Document images with source code:
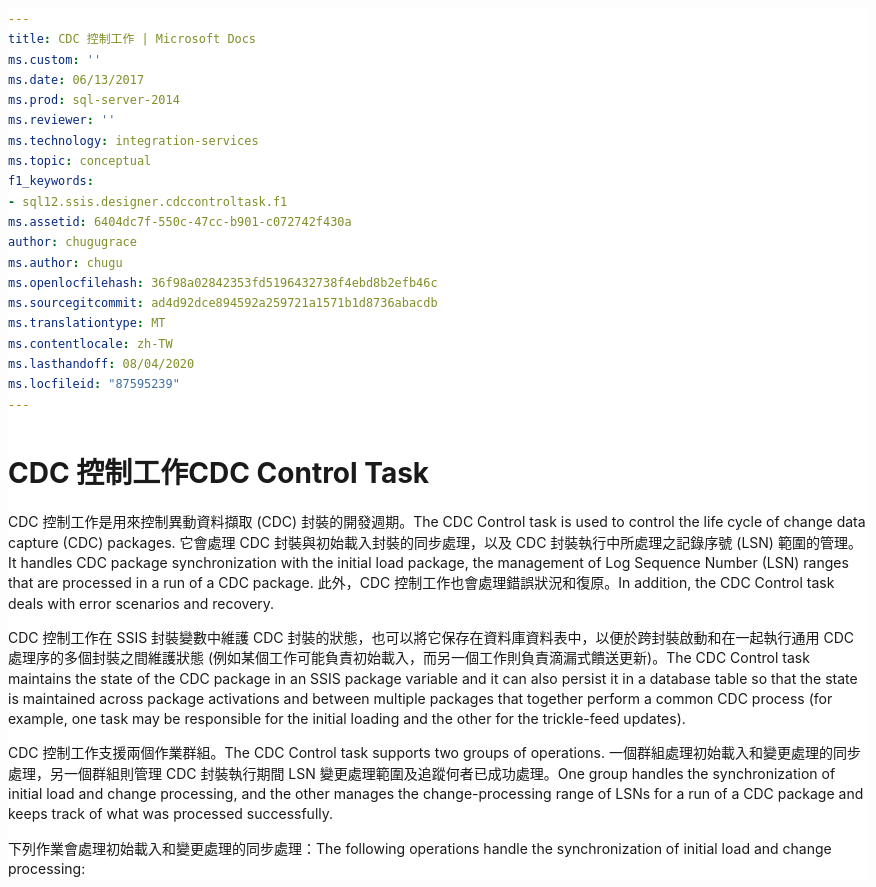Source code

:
 ```yaml
---
title: CDC 控制工作 | Microsoft Docs
ms.custom: ''
ms.date: 06/13/2017
ms.prod: sql-server-2014
ms.reviewer: ''
ms.technology: integration-services
ms.topic: conceptual
f1_keywords:
- sql12.ssis.designer.cdccontroltask.f1
ms.assetid: 6404dc7f-550c-47cc-b901-c072742f430a
author: chugugrace
ms.author: chugu
ms.openlocfilehash: 36f98a02842353fd5196432738f4ebd8b2efb46c
ms.sourcegitcommit: ad4d92dce894592a259721a1571b1d8736abacdb
ms.translationtype: MT
ms.contentlocale: zh-TW
ms.lasthandoff: 08/04/2020
ms.locfileid: "87595239"
---
```

# <a name="cdc-control-task"></a><span data-ttu-id="57ded-102">CDC 控制工作</span><span class="sxs-lookup"><span data-stu-id="57ded-102">CDC Control Task</span></span>
  <span data-ttu-id="57ded-103">CDC 控制工作是用來控制異動資料擷取 (CDC) 封裝的開發週期。</span><span class="sxs-lookup"><span data-stu-id="57ded-103">The CDC Control task is used to control the life cycle of change data capture (CDC) packages.</span></span> <span data-ttu-id="57ded-104">它會處理 CDC 封裝與初始載入封裝的同步處理，以及 CDC 封裝執行中所處理之記錄序號 (LSN) 範圍的管理。</span><span class="sxs-lookup"><span data-stu-id="57ded-104">It handles CDC package synchronization with the initial load package, the management of Log Sequence Number (LSN) ranges that are processed in a run of a CDC package.</span></span> <span data-ttu-id="57ded-105">此外，CDC 控制工作也會處理錯誤狀況和復原。</span><span class="sxs-lookup"><span data-stu-id="57ded-105">In addition, the CDC Control task deals with error scenarios and recovery.</span></span>  
  
 <span data-ttu-id="57ded-106">CDC 控制工作在 SSIS 封裝變數中維護 CDC 封裝的狀態，也可以將它保存在資料庫資料表中，以便於跨封裝啟動和在一起執行通用 CDC 處理序的多個封裝之間維護狀態 (例如某個工作可能負責初始載入，而另一個工作則負責滴漏式饋送更新)。</span><span class="sxs-lookup"><span data-stu-id="57ded-106">The CDC Control task maintains the state of the CDC package in an SSIS package variable and it can also persist it in a database table so that the state is maintained across package activations and between multiple packages that together perform a common CDC process (for example, one task may be responsible for the initial loading and the other for the trickle-feed updates).</span></span>  
  
 <span data-ttu-id="57ded-107">CDC 控制工作支援兩個作業群組。</span><span class="sxs-lookup"><span data-stu-id="57ded-107">The CDC Control task supports two groups of operations.</span></span> <span data-ttu-id="57ded-108">一個群組處理初始載入和變更處理的同步處理，另一個群組則管理 CDC 封裝執行期間 LSN 變更處理範圍及追蹤何者已成功處理。</span><span class="sxs-lookup"><span data-stu-id="57ded-108">One group handles the synchronization of initial load and change processing, and the other manages the change-processing range of LSNs for a run of a CDC package and keeps track of what was processed successfully.</span></span>  
  
 <span data-ttu-id="57ded-109">下列作業會處理初始載入和變更處理的同步處理：</span><span class="sxs-lookup"><span data-stu-id="57ded-109">The following operations handle the synchronization of initial load and change processing:</span></span>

- [Exercise aim] Here the answer is the exact run of lines above, from the line with "was processed successfully.</span></span>" down to the last, and nothing else.

- [Output]
 <span data-ttu-id="57ded-107">CDC 控制工作支援兩個作業群組。</span><span class="sxs-lookup"><span data-stu-id="57ded-107">The CDC Control task supports two groups of operations.</span></span> <span data-ttu-id="57ded-108">一個群組處理初始載入和變更處理的同步處理，另一個群組則管理 CDC 封裝執行期間 LSN 變更處理範圍及追蹤何者已成功處理。</span><span class="sxs-lookup"><span data-stu-id="57ded-108">One group handles the synchronization of initial load and change processing, and the other manages the change-processing range of LSNs for a run of a CDC package and keeps track of what was processed successfully.</span></span>  
  
 <span data-ttu-id="57ded-109">下列作業會處理初始載入和變更處理的同步處理：</span><span class="sxs-lookup"><span data-stu-id="57ded-109">The following operations handle the synchronization of initial load and change processing:</span></span>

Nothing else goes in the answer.